─── SOURCE INFORMATION

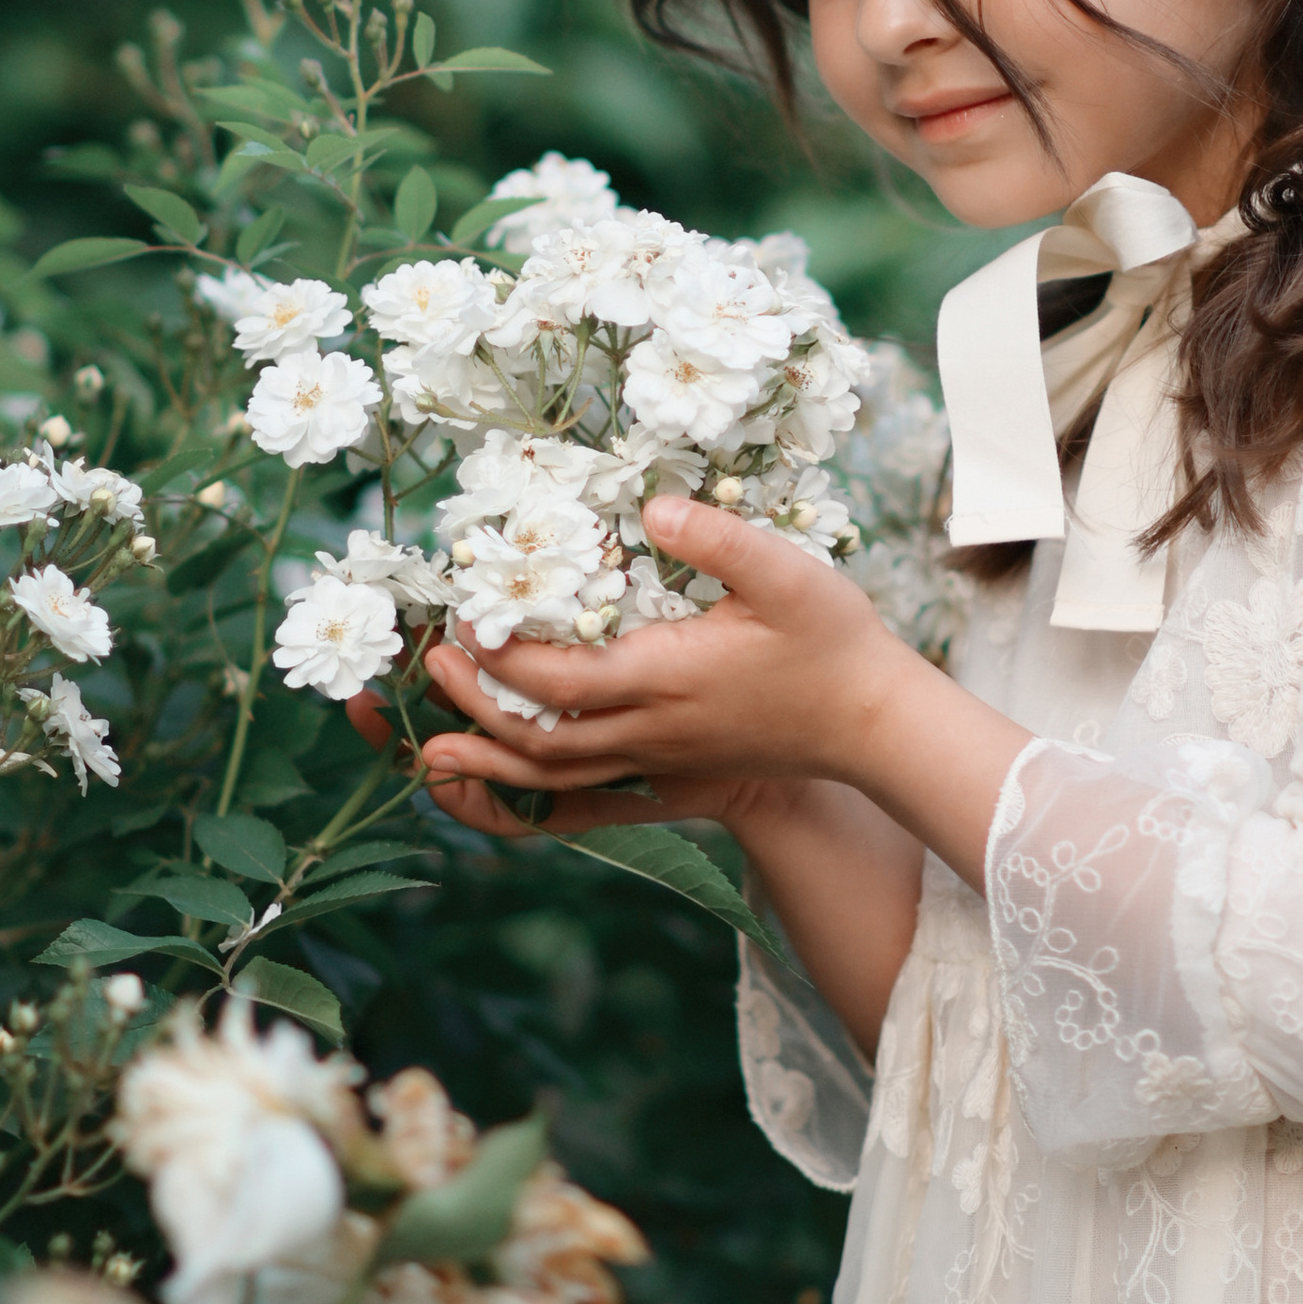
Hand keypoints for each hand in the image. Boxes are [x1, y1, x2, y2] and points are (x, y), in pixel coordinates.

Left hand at [409, 494, 918, 844]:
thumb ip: (719, 537)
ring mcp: (656, 758)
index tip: (464, 617)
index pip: (560, 682)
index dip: (501, 656)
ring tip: (433, 741)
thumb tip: (652, 505)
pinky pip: (579, 797)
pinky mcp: (665, 772)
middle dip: (473, 706)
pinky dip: (527, 798)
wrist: (871, 725)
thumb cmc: (831, 641)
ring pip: (552, 776)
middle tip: (431, 663)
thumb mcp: (788, 573)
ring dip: (487, 760)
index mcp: (668, 678)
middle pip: (538, 737)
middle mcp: (651, 730)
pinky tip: (497, 782)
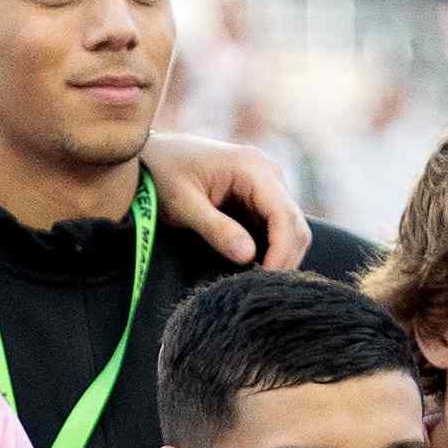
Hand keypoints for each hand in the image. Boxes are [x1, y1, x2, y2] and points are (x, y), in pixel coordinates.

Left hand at [144, 132, 312, 271]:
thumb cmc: (161, 175)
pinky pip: (276, 230)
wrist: (152, 157)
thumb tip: (249, 256)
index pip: (285, 216)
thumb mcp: (183, 204)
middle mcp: (268, 173)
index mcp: (253, 167)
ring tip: (254, 282)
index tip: (264, 282)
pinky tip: (251, 269)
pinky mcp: (259, 200)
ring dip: (278, 258)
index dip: (281, 253)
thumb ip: (216, 229)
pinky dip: (269, 252)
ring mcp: (266, 186)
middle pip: (295, 226)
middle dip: (283, 260)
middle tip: (260, 291)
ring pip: (290, 231)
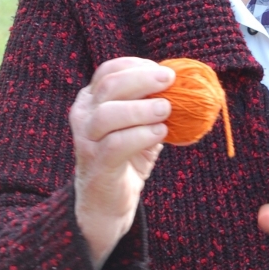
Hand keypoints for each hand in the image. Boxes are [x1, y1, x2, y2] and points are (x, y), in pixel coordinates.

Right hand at [70, 57, 174, 267]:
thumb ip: (153, 105)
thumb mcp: (139, 126)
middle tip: (170, 81)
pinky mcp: (96, 163)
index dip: (136, 66)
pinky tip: (161, 133)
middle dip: (142, 79)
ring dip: (142, 109)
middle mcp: (83, 116)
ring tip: (166, 110)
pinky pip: (117, 143)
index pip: (108, 71)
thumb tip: (184, 85)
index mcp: (90, 100)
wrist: (108, 203)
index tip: (163, 71)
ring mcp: (86, 140)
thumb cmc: (127, 158)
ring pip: (108, 114)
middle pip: (108, 86)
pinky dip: (142, 135)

──────

• [WHAT TO DO] Your answer should be the lines from the first record down to the line containing "thumb cmc: (127, 158)", restated exactly, with no pictures.

• [ANSWER BELOW]
Hand keypoints for each hand in the image. Boxes are [x1, y1, x2, y2] and points are (x, y), in pixel coordinates.

Left hand at [409, 494, 918, 844]:
thumb ip: (719, 537)
ring mcp: (656, 758)
index tip: (464, 617)
index pip: (560, 682)
index dip: (501, 656)
ring tip: (433, 741)
thumb tip: (652, 505)
pinky pip: (579, 797)
pinky mcp: (665, 772)
middle dip: (473, 706)
pinky dip: (527, 798)
wrist: (871, 725)
thumb cmc: (831, 641)
ring pip: (552, 776)
middle tip: (431, 663)
thumb mcp: (788, 573)
ring dip: (487, 760)
index mcp: (668, 678)
middle pip: (538, 737)
middle mcp: (651, 730)
pinky tip: (497, 782)
Hand keypoints for each hand in the image. Boxes are [x1, y1, x2, y2] and points are (x, y), in pixel coordinates.

Left hand at [144, 132, 312, 271]:
thumb cmc: (161, 175)
pinky pip: (276, 230)
wrist: (152, 157)
thumb tip: (249, 256)
index pip: (285, 216)
thumb mcp: (183, 204)
middle mcp: (268, 173)
index mcp: (253, 167)
ring tip: (254, 282)
index tip: (264, 282)
pinky tip: (251, 269)
pinky mcp: (259, 200)
ring dip: (278, 258)
index dip: (281, 253)
thumb ip: (216, 229)
pinky dip: (269, 252)
ring mcp: (266, 186)
middle pip: (295, 226)
middle dip: (283, 260)
middle tip: (260, 291)
ring pip: (290, 231)
Hand keypoints for each hand in the image. Boxes are [x1, y1, x2, y2] and points are (x, y), in pixel coordinates.

Right hand at [70, 57, 174, 267]:
thumb ip: (153, 105)
thumb mcp: (139, 126)
middle tip: (170, 81)
pinky mcp: (96, 163)
index dip: (136, 66)
pinky tip: (161, 133)
middle dip: (142, 79)
ring dip: (142, 109)
middle mcp: (83, 116)
ring tip: (166, 110)
pinky pip: (117, 143)
index pip: (108, 71)
thumb tip: (184, 85)
index mcp: (90, 100)
wrist: (108, 203)
index tip: (163, 71)
ring mcp: (86, 140)
thumb cmc: (127, 158)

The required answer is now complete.